"Have this mind among yourselves, which is yours in Christ Jesus, who, though he was in the form of God, did not count equality with God a thing to be grasped, but emptied himself, by taking the form of a servant, being born in the likeness of men. And being found in human form, he humbled himself by becoming obedient to the point of death, even death on a cross. Therefore God has highly exalted him and bestowed on him the name that is above every name, so that at the name of Jesus every knee should bow, in heaven and on earth and under the earth, and every tongue confess that Jesus Christ is Lord, to the glory of God the Father." Paul to the persecuted at Philippi (2:5-11)

Sunday, March 27, 2011

Holy Failure

Let the gentle reader from Carnegie beware.
Tomorrow in the Lenten series in my parish we'll be talking about failure.

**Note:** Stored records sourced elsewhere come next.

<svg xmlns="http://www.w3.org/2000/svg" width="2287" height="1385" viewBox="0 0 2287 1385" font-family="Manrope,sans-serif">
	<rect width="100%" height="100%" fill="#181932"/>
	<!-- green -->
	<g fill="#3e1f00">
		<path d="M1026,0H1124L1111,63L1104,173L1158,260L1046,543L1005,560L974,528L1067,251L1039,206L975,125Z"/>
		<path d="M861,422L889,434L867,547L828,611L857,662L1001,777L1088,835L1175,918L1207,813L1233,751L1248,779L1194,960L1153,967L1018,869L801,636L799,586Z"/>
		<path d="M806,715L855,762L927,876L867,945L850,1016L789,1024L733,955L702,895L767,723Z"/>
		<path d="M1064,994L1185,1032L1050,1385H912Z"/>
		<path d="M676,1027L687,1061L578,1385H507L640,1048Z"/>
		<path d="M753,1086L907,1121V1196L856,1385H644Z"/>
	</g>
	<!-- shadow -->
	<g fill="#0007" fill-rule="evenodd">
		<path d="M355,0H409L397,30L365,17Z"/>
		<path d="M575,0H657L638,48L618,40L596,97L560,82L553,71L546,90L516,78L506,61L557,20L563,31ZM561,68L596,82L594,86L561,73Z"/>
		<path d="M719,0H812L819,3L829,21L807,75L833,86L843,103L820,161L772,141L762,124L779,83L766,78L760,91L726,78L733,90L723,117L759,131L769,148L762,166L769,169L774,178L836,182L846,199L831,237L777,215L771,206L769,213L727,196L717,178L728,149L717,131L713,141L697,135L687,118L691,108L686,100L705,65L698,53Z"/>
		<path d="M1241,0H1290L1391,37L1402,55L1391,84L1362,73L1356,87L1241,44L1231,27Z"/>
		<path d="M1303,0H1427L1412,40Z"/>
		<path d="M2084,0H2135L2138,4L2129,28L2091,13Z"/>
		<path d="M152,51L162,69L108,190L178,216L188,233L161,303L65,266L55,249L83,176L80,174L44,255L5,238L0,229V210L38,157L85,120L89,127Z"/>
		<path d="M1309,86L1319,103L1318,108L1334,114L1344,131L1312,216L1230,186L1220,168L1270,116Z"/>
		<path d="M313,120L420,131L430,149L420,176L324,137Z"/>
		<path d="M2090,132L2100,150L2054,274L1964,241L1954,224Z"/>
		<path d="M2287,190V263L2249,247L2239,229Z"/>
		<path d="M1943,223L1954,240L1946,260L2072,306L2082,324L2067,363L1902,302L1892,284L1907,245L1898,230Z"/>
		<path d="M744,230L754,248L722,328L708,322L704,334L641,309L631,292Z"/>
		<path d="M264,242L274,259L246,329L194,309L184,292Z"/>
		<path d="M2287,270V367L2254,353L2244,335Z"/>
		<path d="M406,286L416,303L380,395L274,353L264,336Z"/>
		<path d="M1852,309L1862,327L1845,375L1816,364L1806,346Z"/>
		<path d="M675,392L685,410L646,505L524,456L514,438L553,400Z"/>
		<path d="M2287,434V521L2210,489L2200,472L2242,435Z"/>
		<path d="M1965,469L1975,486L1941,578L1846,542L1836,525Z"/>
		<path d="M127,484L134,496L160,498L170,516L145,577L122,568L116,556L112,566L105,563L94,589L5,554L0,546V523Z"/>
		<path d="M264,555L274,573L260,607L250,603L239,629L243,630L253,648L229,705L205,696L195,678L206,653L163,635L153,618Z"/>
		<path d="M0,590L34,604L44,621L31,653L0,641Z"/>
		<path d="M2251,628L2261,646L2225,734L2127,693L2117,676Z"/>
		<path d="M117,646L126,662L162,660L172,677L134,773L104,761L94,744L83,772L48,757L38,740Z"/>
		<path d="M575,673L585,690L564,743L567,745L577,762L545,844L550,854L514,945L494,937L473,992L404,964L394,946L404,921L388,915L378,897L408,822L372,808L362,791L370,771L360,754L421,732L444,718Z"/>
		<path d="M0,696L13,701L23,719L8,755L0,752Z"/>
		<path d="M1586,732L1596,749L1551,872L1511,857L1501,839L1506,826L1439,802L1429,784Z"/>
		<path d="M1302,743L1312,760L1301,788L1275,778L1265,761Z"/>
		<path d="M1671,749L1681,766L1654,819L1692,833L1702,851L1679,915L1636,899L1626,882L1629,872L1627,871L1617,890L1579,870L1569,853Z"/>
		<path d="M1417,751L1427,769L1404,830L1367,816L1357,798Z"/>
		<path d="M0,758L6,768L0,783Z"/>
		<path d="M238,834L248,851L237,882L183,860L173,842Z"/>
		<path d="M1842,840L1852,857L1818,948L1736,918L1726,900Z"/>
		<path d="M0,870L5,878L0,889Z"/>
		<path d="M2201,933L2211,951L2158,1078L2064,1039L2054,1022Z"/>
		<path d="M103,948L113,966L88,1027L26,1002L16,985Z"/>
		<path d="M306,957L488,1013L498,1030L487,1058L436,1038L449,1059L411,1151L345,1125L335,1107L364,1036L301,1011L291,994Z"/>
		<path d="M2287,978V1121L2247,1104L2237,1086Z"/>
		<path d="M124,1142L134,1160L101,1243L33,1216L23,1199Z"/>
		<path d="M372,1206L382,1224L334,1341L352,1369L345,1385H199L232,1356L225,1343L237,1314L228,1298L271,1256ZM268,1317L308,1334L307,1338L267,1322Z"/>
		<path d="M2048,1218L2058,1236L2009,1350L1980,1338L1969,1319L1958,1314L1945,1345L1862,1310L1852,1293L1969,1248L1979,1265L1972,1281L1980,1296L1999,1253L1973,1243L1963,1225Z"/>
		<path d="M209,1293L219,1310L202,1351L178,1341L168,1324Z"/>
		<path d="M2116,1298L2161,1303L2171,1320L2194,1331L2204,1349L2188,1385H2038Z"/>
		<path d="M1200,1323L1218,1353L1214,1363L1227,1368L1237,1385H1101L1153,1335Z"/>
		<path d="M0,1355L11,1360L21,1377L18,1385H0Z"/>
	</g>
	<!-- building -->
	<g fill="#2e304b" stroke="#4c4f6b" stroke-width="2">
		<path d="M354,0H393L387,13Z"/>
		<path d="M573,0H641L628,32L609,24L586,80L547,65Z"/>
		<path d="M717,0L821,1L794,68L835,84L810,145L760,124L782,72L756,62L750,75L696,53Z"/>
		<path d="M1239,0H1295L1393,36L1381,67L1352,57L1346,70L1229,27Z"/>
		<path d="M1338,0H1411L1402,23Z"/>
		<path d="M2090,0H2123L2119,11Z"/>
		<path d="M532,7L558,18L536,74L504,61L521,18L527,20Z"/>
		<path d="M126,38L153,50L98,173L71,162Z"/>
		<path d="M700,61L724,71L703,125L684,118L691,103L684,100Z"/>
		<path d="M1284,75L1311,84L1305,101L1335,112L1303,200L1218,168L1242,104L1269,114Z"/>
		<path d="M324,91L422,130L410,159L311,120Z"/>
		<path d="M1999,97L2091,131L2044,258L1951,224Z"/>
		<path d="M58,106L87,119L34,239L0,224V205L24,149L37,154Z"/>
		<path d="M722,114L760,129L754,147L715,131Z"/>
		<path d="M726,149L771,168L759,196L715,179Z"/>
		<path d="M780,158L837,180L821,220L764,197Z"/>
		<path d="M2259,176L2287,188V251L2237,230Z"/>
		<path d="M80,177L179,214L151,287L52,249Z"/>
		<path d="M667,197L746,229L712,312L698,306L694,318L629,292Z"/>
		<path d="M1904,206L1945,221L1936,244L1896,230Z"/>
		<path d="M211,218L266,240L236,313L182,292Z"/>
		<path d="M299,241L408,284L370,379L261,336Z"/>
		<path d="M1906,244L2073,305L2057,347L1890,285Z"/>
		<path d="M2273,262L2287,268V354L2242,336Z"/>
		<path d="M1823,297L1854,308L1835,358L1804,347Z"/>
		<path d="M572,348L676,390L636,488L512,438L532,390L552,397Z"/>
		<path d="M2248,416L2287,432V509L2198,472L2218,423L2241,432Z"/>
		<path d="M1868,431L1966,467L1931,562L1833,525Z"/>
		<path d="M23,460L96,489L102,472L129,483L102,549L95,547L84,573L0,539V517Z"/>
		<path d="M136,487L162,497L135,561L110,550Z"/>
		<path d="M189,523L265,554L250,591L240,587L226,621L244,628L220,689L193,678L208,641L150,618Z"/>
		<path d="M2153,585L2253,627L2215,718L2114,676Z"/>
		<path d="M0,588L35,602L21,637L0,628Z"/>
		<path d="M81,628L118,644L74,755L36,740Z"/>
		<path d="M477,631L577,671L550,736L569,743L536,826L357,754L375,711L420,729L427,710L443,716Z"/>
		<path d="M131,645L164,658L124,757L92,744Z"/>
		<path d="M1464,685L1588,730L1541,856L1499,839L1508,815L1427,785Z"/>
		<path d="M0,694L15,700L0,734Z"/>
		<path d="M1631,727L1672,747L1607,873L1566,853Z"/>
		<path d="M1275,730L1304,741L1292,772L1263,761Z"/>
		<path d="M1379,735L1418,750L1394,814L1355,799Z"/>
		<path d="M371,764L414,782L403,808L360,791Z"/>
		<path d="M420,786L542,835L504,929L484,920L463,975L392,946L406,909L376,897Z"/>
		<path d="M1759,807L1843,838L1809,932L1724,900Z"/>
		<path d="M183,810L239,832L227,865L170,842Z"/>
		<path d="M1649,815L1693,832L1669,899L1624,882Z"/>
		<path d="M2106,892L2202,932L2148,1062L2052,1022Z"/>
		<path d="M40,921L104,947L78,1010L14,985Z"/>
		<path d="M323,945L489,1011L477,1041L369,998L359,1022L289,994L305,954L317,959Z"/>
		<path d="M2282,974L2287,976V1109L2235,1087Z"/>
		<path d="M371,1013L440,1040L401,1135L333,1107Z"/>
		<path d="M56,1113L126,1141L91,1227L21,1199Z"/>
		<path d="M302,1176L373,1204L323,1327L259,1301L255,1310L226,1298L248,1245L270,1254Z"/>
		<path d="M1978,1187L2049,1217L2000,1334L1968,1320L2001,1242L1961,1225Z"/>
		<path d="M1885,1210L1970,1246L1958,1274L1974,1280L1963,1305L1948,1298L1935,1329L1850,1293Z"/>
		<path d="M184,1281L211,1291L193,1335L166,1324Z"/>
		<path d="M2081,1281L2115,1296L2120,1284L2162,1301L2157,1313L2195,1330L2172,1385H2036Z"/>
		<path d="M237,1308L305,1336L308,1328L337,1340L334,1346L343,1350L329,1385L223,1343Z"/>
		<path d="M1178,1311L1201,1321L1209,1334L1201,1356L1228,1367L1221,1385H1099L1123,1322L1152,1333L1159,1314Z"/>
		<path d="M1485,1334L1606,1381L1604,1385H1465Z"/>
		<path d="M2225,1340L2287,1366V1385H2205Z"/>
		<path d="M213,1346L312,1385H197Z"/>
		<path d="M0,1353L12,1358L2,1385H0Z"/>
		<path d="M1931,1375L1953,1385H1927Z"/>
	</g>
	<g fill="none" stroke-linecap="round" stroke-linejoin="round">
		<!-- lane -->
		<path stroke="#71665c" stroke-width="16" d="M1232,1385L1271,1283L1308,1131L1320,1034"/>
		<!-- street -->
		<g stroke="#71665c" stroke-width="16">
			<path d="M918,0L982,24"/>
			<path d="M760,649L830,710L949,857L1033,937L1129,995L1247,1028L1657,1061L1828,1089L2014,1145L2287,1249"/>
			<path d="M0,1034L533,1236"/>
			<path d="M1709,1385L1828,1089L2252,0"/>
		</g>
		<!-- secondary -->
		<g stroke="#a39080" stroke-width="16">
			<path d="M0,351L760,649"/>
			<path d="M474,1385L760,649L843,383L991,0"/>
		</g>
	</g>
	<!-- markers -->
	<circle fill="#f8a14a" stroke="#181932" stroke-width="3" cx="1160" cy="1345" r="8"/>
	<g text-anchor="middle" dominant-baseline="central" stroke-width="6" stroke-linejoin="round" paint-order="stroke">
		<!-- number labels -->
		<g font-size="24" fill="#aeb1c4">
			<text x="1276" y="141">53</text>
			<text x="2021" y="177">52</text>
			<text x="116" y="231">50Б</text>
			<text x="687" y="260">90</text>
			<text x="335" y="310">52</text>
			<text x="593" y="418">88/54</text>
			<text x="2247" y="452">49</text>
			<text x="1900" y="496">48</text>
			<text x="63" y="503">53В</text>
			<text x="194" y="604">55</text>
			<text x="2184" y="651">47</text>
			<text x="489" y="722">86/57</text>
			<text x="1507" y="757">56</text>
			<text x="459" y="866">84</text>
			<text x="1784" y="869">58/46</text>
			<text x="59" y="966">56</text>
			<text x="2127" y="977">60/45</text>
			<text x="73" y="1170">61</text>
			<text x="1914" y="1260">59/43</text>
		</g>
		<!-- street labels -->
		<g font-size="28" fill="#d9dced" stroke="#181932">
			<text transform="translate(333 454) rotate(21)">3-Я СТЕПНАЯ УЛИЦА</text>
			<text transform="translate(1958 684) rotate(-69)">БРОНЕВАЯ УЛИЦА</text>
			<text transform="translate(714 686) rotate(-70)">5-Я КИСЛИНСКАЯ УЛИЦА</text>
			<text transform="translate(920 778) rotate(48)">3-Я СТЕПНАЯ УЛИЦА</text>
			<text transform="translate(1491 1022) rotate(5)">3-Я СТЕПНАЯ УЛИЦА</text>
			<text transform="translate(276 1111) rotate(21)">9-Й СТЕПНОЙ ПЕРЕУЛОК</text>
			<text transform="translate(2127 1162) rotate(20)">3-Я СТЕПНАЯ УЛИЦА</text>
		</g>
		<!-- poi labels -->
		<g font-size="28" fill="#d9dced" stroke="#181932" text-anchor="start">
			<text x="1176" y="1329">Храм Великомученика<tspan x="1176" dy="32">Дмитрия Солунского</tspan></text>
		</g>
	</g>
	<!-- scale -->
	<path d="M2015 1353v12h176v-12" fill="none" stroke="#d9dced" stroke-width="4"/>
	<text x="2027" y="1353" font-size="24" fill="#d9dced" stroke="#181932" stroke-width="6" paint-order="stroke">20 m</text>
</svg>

The whole point of this Lent is for corporate self-examination and discernment. In this difficult season, who are we, and are we being the people God has called us to be? Where are we going, and is that the same as where God is leading us?

We've done the easy work. We've talked about our history and about our successes... the fun stuff. Tomorrow we'll talk about failures.

God uses our failures. That's the whole nature of God, that when we ruin it all, he redeems it; what we intend even for harm, he can turn to good. Or simply said, that all things work together for the good of those who love the Lord.

But admitting failure, allowing failure to work for our good, requires humility that most of us are loathe to exercise. A corporate environment is a difficult one for airing failure, even corporate failiure. We don't like to say we're not perfect, not good at something, not all right.

But there are gaps in every parish, brokenness in every community. And these things need to be acknowledged to be addressed.

We'll also be reading tomorrow from Revelation 3:1-6, a letter to a community on the brink of ultimate failure; a people who had marginalized Christ's followers within even the Church itself. There are rough words about being dead, needing to wake up, being soiled, needing to repent, being judged. The letter is full of contrasts, the soiled and those who will wear white, the dead and the living, victory and failure.

But are we willing to sacrifice our idea of victory in order to avoid ultimate failure? Do we abandon our idea of the good life in order to truly live?

I suspect that if I asked the congregation how many of them wanted the church to grow, every hand would go up. If I asked them how many of them wanted the church to change, how many hands would stay up? Growing means change, even as new people bring their faith to the community. Growing means change as God shapes us. But so many just want new contributors to their church, keep it the way it is, just add new donors. Let them give money, but not contribute themselves. Let us make new members, without the work of new believers. Let us have our victory, the future we desire, without price.

I'm dubious. I don't expect talking about failure to go easily with crowd of sturdy South Hills Pittsburghers.